Cambridge is probably best known for King's College, Isaac Newton, and being the home of a world famous university. But now the city is at the forefront of growing movement across Britain to preserve another great institution: the pub.
The city has lost 20 pubs recently, prompting an outcry from residents fed up with seeing their local watering holes closed down or converted into something else, such as apartments or restaurants. Now pub owners will have to prove their pubs aren't viable before getting approval for any redevelopment.
It's all part of a national effort to reverse the sudden and steep decline of pubs across Britain. The number of pubs has been falling for decades, but the drop picked up steam in the few years, after nearly 8,000 establishments were lost from 2006 to 2011. A kind of call to arms has gone out to stem the tide.
"People don't like it when their last remaining neighbourhood pub closes and we get campaigns to save them and so on," said Cambridge city councillor Tim Ward. "So we've responded to that public demand and put some planning policy in place."
Cambridge's lead has been picked up by the London borough of Kensington and Chelsea, which plans to introduce a similar requirement to demonstrate a lack of viability. An online petition demanding that the government help pubs by cutting beer taxes has attracted more than 100,000 signatures, and this week British MPs will debate in parliament about what more can be done to save pubs.
"Pubs are vital, independent local businesses serving our communities – they deserve our help and support," said Labour MP Chuka Umunna.
The humble public house has been a part of Britain's social fabric for hundreds of years, with some historians dating the origins of pubs to Roman times. And there are still plenty around – roughly 50,000 at last count. But that's down from 69,000 in 1980 and 58,200 in 2006, according to the British Beer and Pub Association. And it is likely even lower, since the association has yet to tally the total for 2012. By some estimates Britain is losing 18 pubs a week, up from 12 a week last year.
"It has been very tough," says Dawn Hopkins, who runs two pubs in Norwich with her husband Kevin. The couple have done just about everything to keep their venues afloat. They've cut staff, changed the product line and even sold the family home to help cover costs. "There are a lot of things against us and not much going for us," she says. She adds that she can count at least three pubs that have closed within walking distance of one of their establishments, called Ketts Tavern.
She and others point to a myriad of reasons for the crisis. Many blame a beer duty imposed by the government in 2008, driving up the price of a pint just before the recession took hold. Others point fingers at giant supermarkets such as Tesco and Sainsbury's, which can sell alcohol at far lower prices than pubs and now account for about 70 per cent of all booze sales.
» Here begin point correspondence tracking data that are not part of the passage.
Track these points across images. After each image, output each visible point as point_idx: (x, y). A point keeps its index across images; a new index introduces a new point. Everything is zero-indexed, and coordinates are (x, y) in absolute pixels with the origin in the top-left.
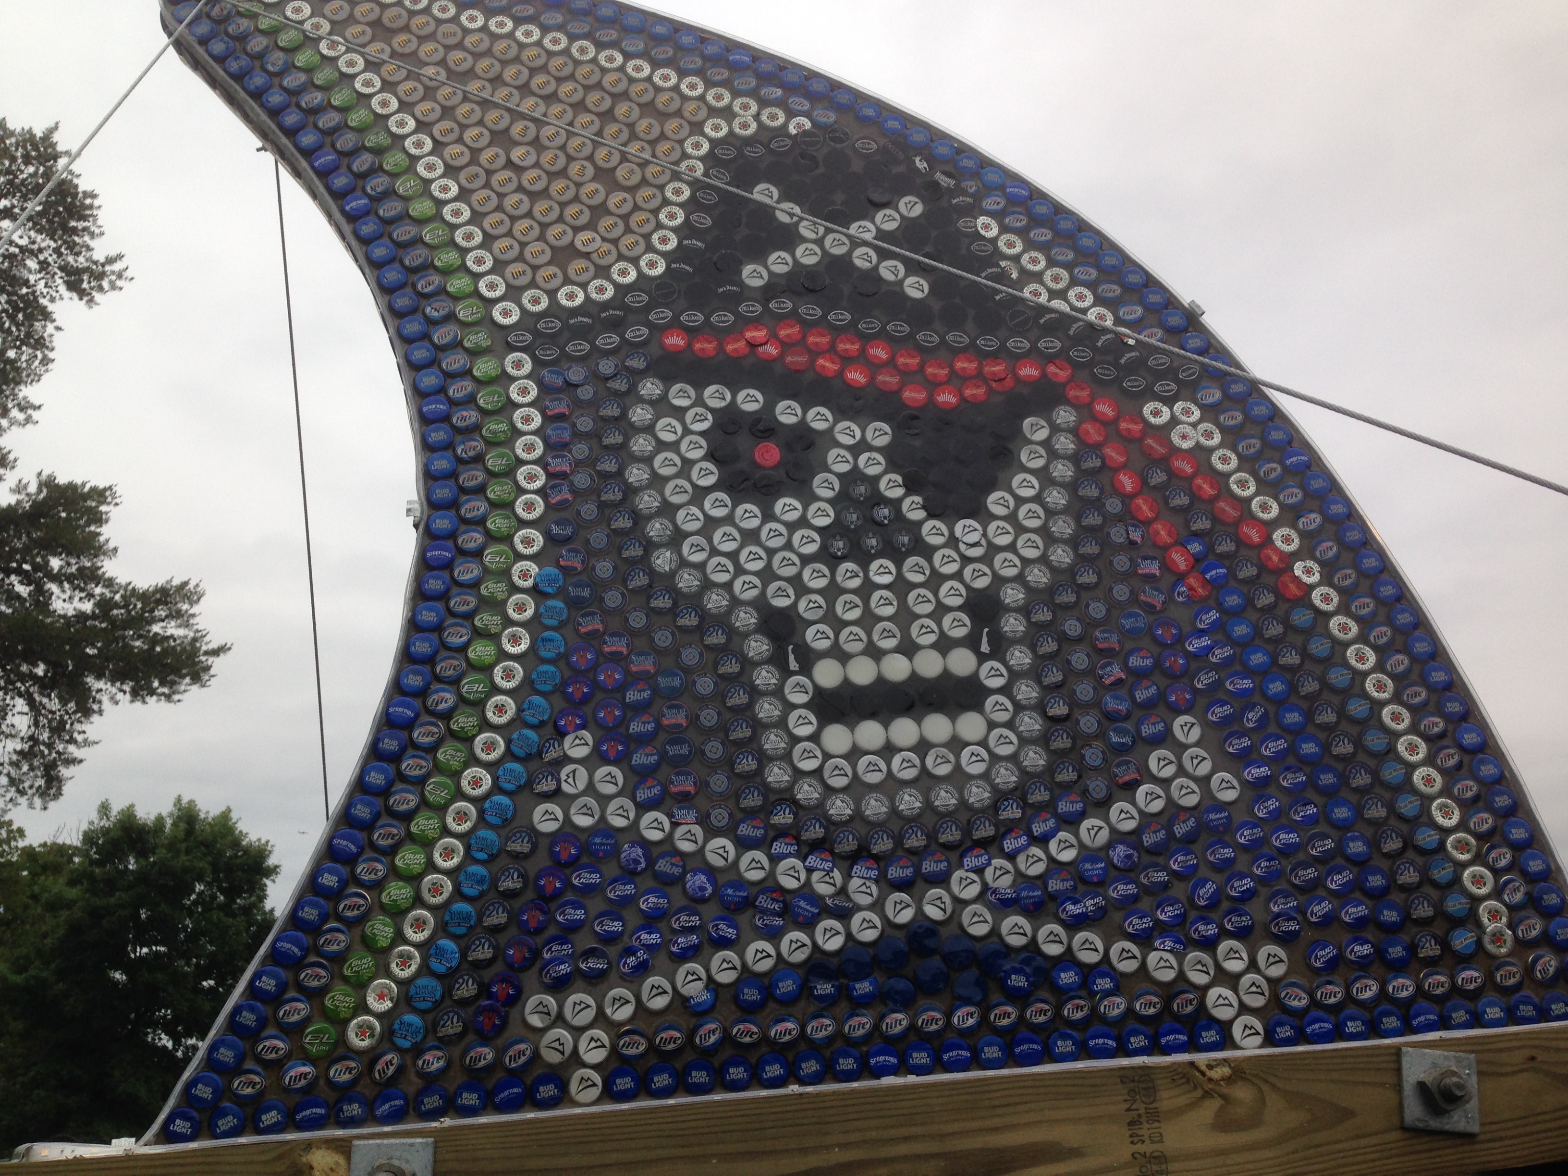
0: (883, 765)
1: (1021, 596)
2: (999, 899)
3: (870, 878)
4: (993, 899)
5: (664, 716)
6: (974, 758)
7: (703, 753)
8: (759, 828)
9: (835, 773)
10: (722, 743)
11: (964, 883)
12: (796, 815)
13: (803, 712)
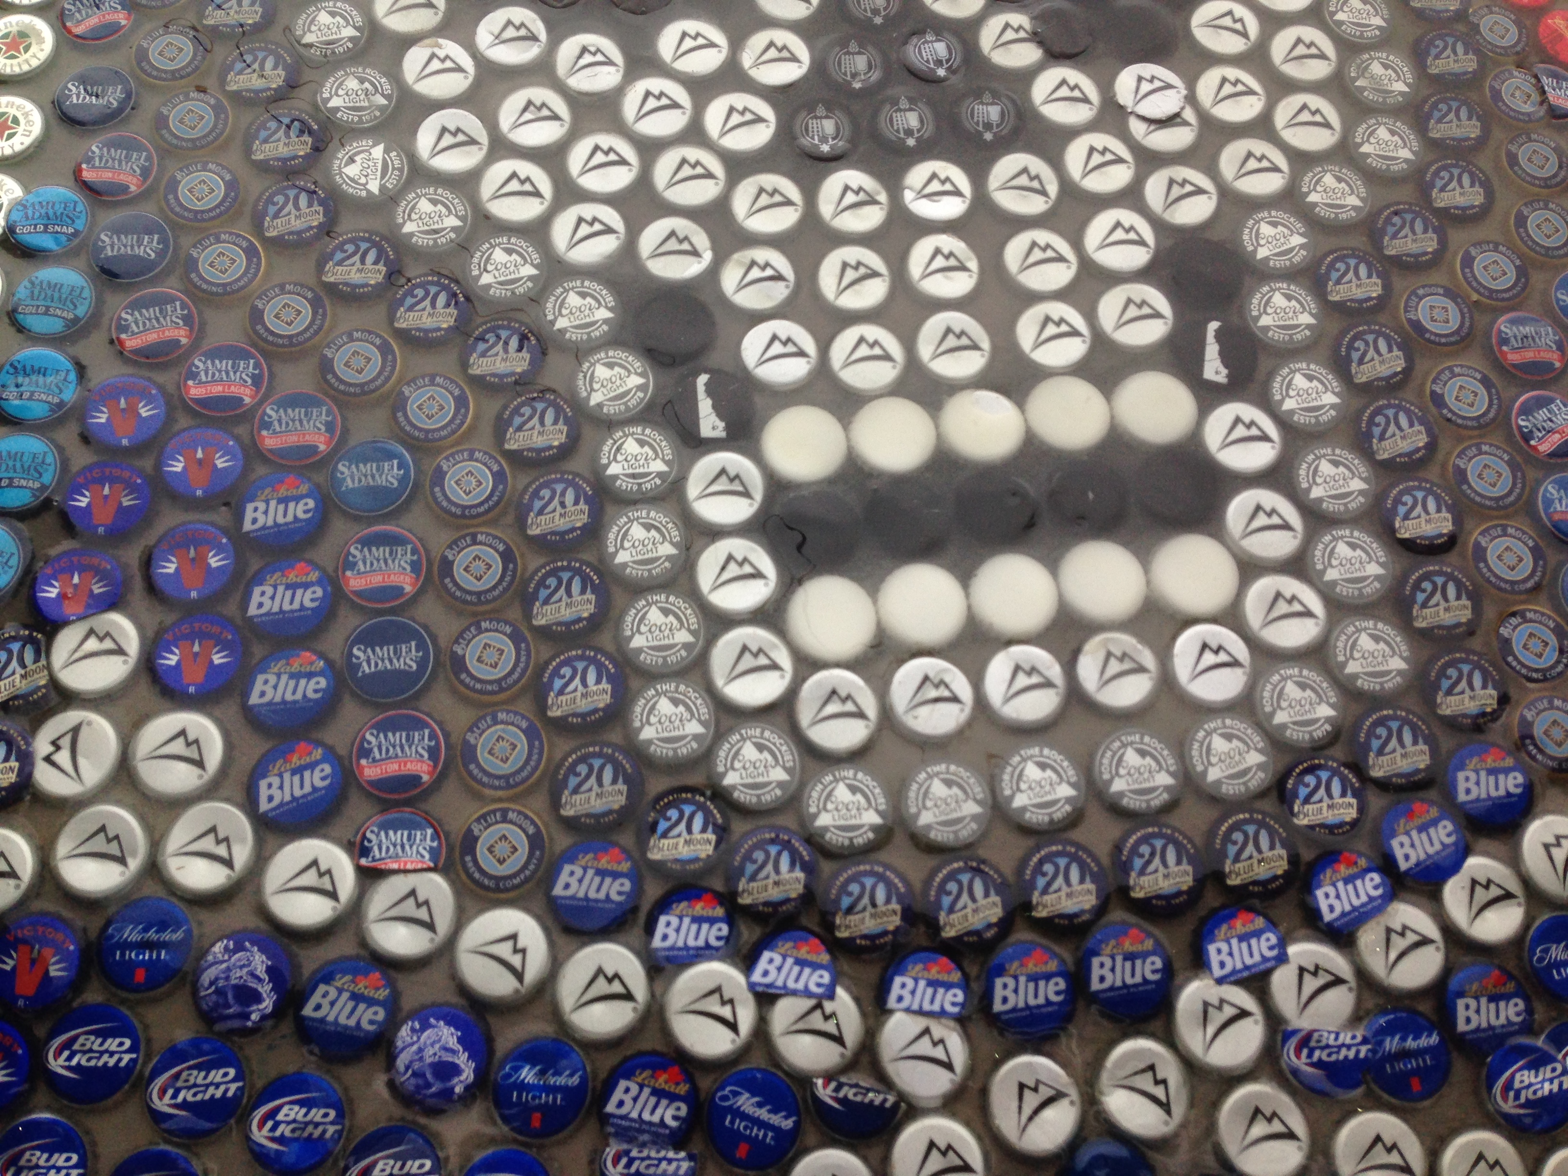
0: (961, 685)
1: (1297, 240)
2: (1320, 1064)
3: (942, 1014)
4: (1301, 1063)
5: (352, 566)
6: (1209, 658)
7: (459, 664)
8: (615, 875)
9: (831, 709)
10: (516, 638)
11: (1217, 1019)
12: (722, 832)
13: (739, 546)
And then there's the impact of smoking bans, similar to those at bars and restaurants across Canada, which some say has kept customers away.
But changing consumer preferences are an even bigger factor. Many pubs, even those in villages, can only survive if they become almost like bistros, offering extensive food menus and wine lists. Britons are drinking less in general, and drinking less beer in particular. The number of coffee shops is soaring, along with a multitude of restaurants offering far more variety than the pints and crisps on offer at most pubs.
Big pub owners have taken note. Punch Taverns, one of the largest pub operators in Britain, is cutting nearly 3,000 drink-only pubs over the next few years and concentrating only on those that operate more like restaurants. The future of the pub industry "will favour the larger food-led destination pubs and so a disproportionate number of the closures will be from smaller predominantly drinks-led pubs," Punch chief executive Roger Whiteside said in the company's latest annual report.
In Cambridge, pubs have taken their cue as well and started converting into restaurants or student apartments, which are more profitable. Two more have recently announced plans to do the same, prompting the first direct challenge to the new planning rules. Mr. Ward said council will take a hard look at the owners' requests and the reasons why they no longer want to operate as pubs.
"You have to show that it's not popular, it's not profitable and it can't be made profitable," he said. "So just running it into the ground, by putting in a bad manager and being rude to all your customers, isn't good enough."